##### DATASET

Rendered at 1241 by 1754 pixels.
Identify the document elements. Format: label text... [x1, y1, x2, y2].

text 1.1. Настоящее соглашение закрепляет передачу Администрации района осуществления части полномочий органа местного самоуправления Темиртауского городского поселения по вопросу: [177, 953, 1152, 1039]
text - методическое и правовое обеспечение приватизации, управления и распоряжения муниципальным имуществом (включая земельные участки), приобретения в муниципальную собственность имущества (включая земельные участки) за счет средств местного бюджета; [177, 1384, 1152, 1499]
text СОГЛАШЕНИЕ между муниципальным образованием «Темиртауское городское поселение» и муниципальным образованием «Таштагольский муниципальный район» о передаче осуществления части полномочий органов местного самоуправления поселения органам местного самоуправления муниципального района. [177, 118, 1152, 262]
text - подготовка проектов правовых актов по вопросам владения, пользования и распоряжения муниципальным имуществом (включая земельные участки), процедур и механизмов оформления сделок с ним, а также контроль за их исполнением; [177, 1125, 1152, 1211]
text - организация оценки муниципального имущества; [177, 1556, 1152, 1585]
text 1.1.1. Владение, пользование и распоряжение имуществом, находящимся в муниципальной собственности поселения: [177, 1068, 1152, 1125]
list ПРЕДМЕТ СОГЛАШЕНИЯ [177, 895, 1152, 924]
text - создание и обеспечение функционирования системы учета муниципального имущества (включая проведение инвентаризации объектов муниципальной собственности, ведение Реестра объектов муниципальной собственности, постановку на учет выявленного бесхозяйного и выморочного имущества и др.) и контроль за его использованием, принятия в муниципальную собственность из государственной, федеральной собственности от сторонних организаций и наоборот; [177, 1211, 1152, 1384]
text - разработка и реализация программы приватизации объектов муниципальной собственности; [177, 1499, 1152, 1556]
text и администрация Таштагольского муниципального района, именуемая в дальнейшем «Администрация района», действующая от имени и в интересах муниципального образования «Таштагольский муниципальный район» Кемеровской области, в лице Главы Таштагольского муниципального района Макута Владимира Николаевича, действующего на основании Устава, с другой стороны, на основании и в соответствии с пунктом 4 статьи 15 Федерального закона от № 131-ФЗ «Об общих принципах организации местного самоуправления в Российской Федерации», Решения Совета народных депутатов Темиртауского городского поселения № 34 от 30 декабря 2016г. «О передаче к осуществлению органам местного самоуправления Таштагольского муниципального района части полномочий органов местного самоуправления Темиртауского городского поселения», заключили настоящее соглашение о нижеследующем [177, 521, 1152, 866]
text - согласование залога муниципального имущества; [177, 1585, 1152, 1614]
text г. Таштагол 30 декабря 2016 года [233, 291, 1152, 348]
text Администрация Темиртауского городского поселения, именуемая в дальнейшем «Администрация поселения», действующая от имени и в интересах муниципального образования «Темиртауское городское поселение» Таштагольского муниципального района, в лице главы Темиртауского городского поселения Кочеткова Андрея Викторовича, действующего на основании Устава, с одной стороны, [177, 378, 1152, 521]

##########
##### DATASET

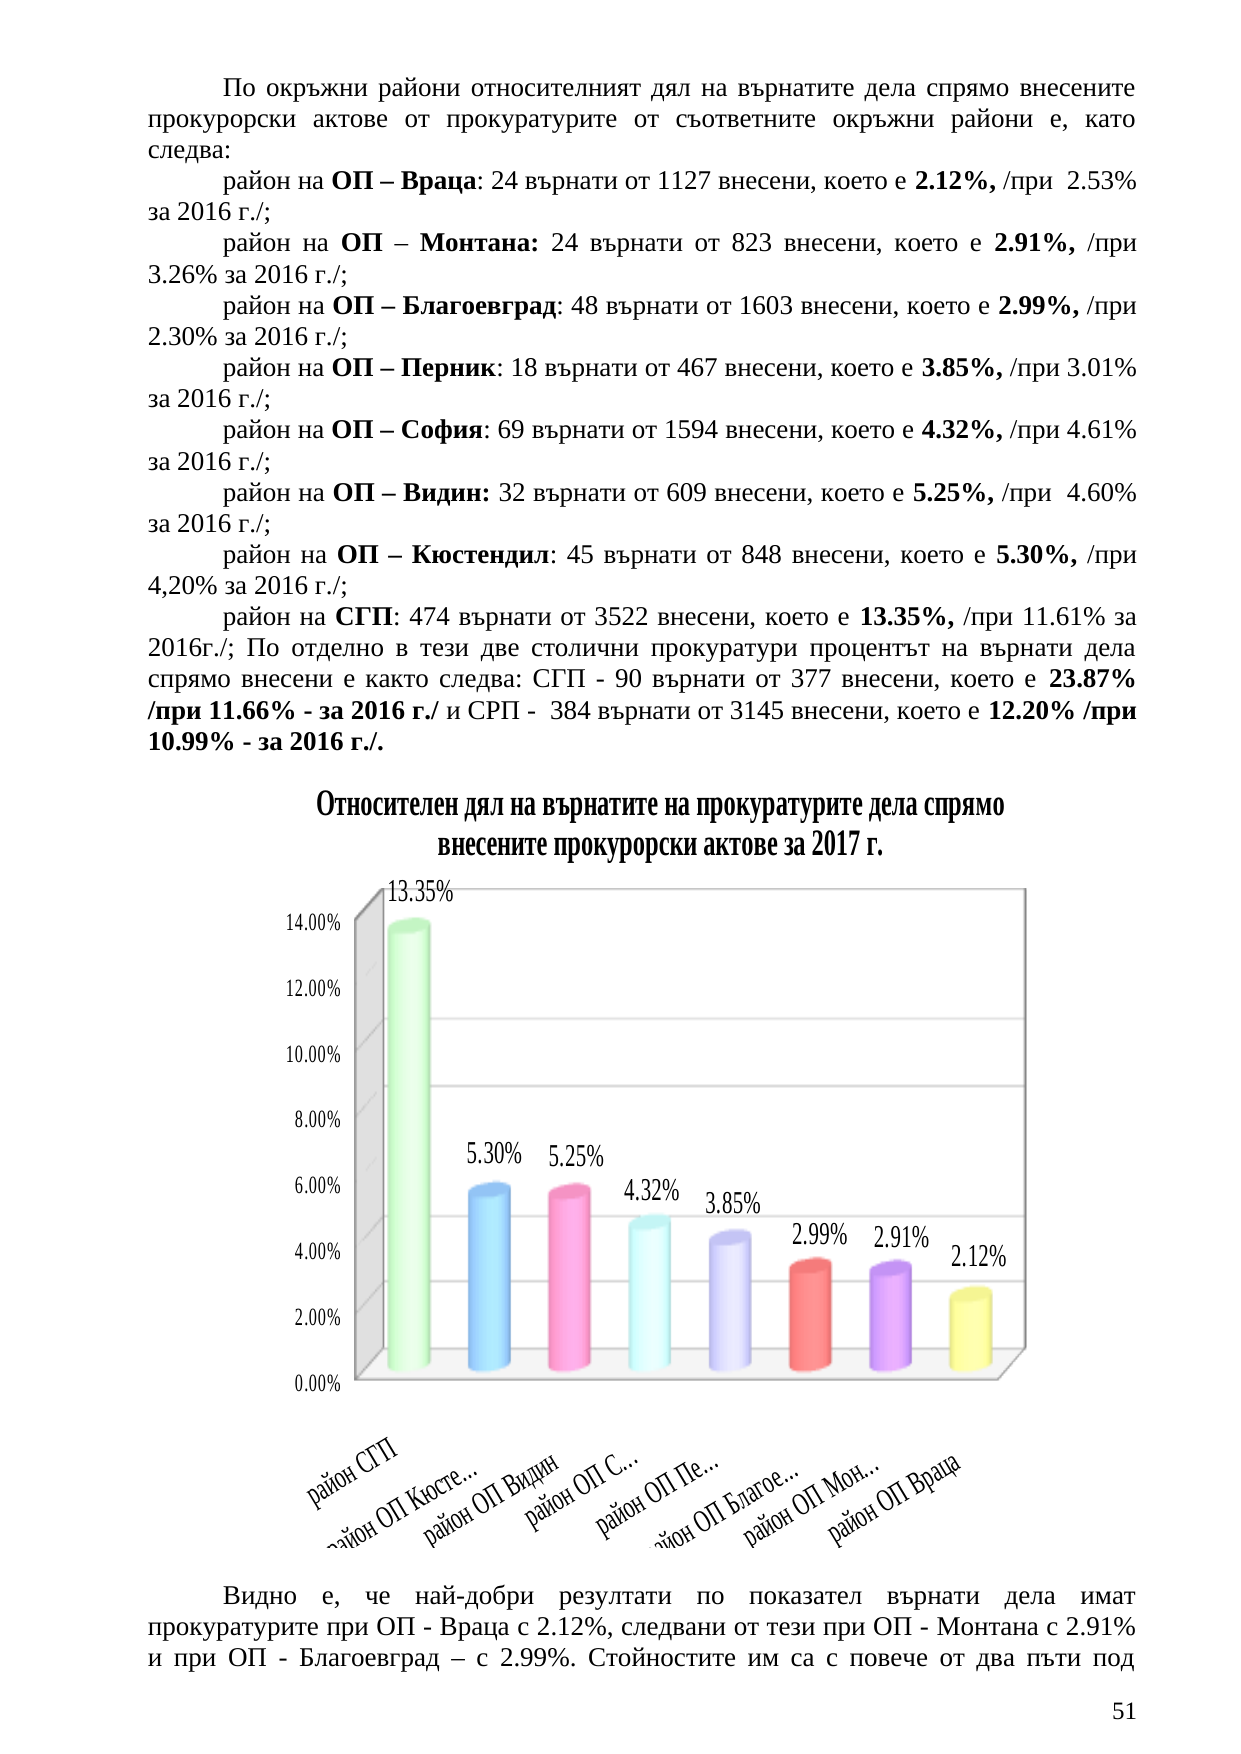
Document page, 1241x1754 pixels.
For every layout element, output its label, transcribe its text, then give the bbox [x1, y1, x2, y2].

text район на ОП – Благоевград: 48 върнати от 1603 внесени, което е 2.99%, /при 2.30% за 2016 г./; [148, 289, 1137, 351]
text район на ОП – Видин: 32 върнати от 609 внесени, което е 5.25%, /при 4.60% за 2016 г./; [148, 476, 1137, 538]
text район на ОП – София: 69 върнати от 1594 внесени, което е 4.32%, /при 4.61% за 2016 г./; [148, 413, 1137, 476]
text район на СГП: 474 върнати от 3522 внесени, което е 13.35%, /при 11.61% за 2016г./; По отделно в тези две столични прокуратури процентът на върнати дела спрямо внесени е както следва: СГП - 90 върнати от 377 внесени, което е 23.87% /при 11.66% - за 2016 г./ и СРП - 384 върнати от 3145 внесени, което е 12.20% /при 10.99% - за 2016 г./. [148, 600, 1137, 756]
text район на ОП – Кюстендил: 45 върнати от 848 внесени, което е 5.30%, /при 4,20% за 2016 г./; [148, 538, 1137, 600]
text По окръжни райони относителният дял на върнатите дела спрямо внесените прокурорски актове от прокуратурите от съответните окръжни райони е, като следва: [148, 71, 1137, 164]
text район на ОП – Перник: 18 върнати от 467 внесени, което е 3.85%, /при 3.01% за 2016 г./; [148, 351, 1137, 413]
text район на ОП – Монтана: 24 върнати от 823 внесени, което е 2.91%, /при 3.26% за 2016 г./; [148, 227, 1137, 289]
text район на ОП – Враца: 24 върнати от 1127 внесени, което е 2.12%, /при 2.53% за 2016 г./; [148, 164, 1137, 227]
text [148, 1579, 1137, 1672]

##########

EXERCISE DIRECTIONS: Find every line in the records that has the string "label", then state how many there are and nothing else.

EXERCISE OUTPUT: 2